What are e-cigarettes?
Powered by batteries, the devices produce vapor laced with varying amounts of nicotine, and frequently with added flavorings, but without the smoke and odor of traditional cigarettes.
How do they work?
A battery heats a coil that turns the nicotine solution, known as "e-liquid" or "juice," into a wispy cloud of vapor. There's no flame, no ashes. Some "cigalikes" resemble traditional cigarettes, with a colored light that looks like burning ember, while others are heavily modified or include refillable e-liquid chambers.
What's in the juice?
Most juice is a mix of propylene glycol, vegetable glycerin and liquid nicotine, plus optional flavorings. Candy flavors are popular, especially among younger users. The Food and Drug Administration, which regulates tobacco products, does not yet regulate e-cigarettes, though that is likely to change. But now there's no way to know exactly what's in the juice or how it was manufactured, shipped or stored, particularly if purchased from a foreign source. An FDA analysis of some e-cigarette products found low levels of nitrosamines, ethylene glycol and diethylene glycol — all associated with cancer and other health risks — but far less than a conventional cigarette.
So they're safer than conventional cigarettes, right?
The products are too new for possible long-term health effects — good or bad — to be known.
"E-cigarettes are very controversial," Thomas Brandon, director of the Tobacco Research and Intervention Program at Moffitt Cancer Center in Tampa, recently told the Times. "On the plus side, they may be less dangerous than cigarettes and they may help people quit or reduce smoking," which kills 5 million people worldwide annually.

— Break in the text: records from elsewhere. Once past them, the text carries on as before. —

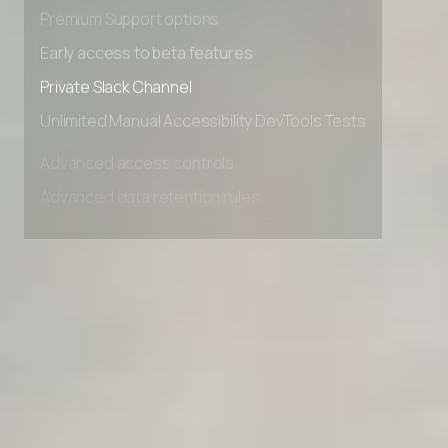
Advanced Local Testing
Premium Support options
Early access to beta features
Private Slack Channel
Unlimited Manual Accessibility DevTools Tests
Advanced access controls
Advanced data retention rules
Advanced Local Testing
Premium Support options
Early access to beta features
Private Slack Channel
Unlimited Manual Accessibility DevTools Tests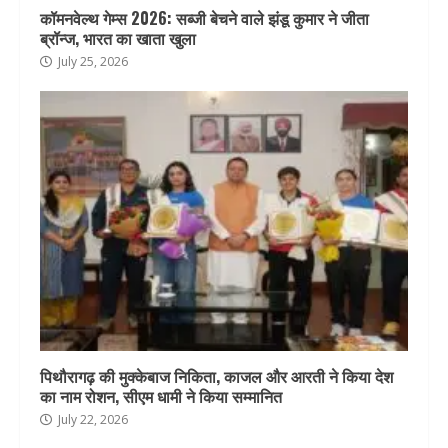
कॉमनवेल्थ गेम्स 2026: सब्जी बेचने वाले झंडू कुमार ने जीता
ब्रॉन्ज, भारत का खाता खुला
July 25, 2026
पिथौरागढ़ की मुक्केबाज निकिता, काजल और आरती ने किया देश
का नाम रोशन, सीएम धामी ने किया सम्मानित
July 22, 2026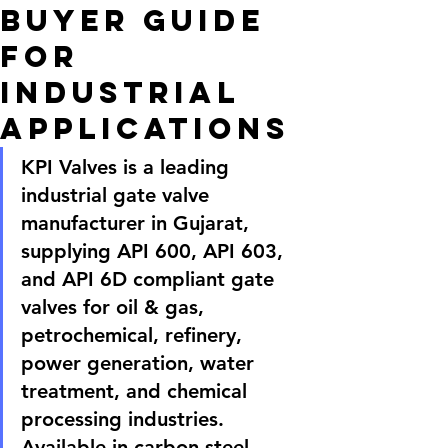
Buyer Guide
for
Industrial
Applications
KPI Valves is a leading 
industrial gate valve 
manufacturer in Gujarat, 
supplying API 600, API 603, 
and API 6D compliant gate 
valves for oil & gas, 
petrochemical, refinery, 
power generation, water 
treatment, and chemical 
processing industries. 
Available in carbon steel, 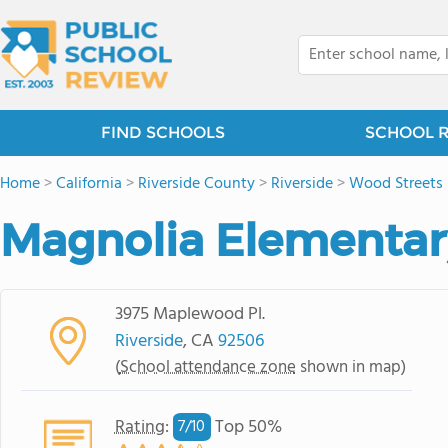
FIND SCHOOLS
SCHOOL 
Home
>
California
>
Riverside County
>
Riverside
>
Wood Streets
Magnolia Elementar
3975 Maplewood Pl.
Riverside
, CA
92506
(
School attendance zone
shown in map)
Rating
:
Top 50%
7/
10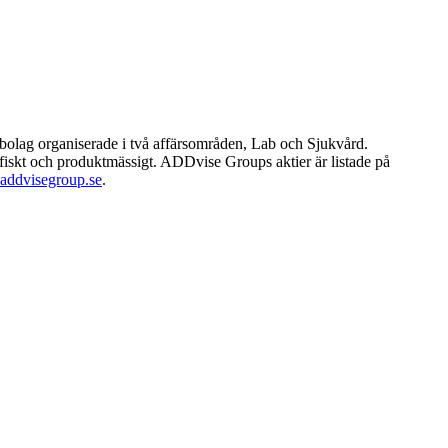
rbolag organiserade i två affärsområden, Lab och Sjukvård.
afiskt och produktmässigt. ADDvise Groups aktier är listade på
ddvisegroup.se
.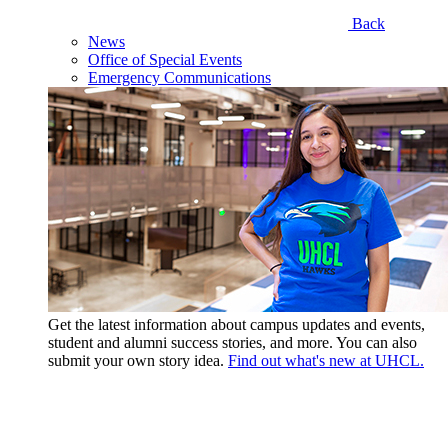
Back
News
Office of Special Events
Emergency Communications
Get the latest information about campus updates and events,
student and alumni success stories, and more. You can also
submit your own story idea.
Find out what's new at UHCL.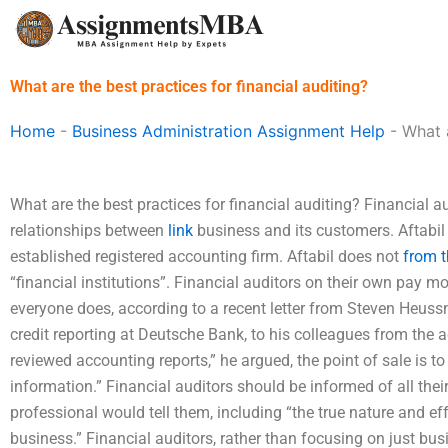
Skip
to
content
What are the best practices for financial auditing?
Home
-
Business Administration Assignment Help
-
What a
What are the best practices for financial auditing? Financial a
relationships between
link
business and its customers. Aftabil
established registered accounting firm. Aftabil does not
from t
“financial institutions”. Financial auditors on their own pay mo
everyone does, according to a recent letter from Steven Heussn
credit reporting at Deutsche Bank, to his colleagues from the 
reviewed accounting reports,” he argued, the point of sale is to
information.” Financial auditors should be informed of all their
professional would tell them, including “the true nature and ef
business.” Financial auditors, rather than focusing on just bu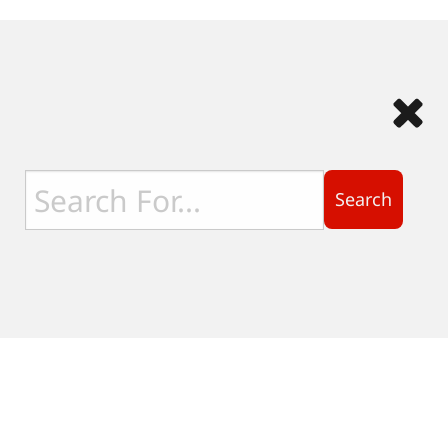
Search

"But we don't know the long-term effects of inhaling that nicotine solution, all day, every day, for years," he said. "So we don't know if they're safer than tobacco. The research hasn't been done."
What could be unsafe?
Even if the juice is free of contaminants, e-cigarettes still deliver highly addictive nicotine, which has a variety of negative health effects, and may even promote the growth of some cancers, Brandon said.
Information from Times files was used in this report.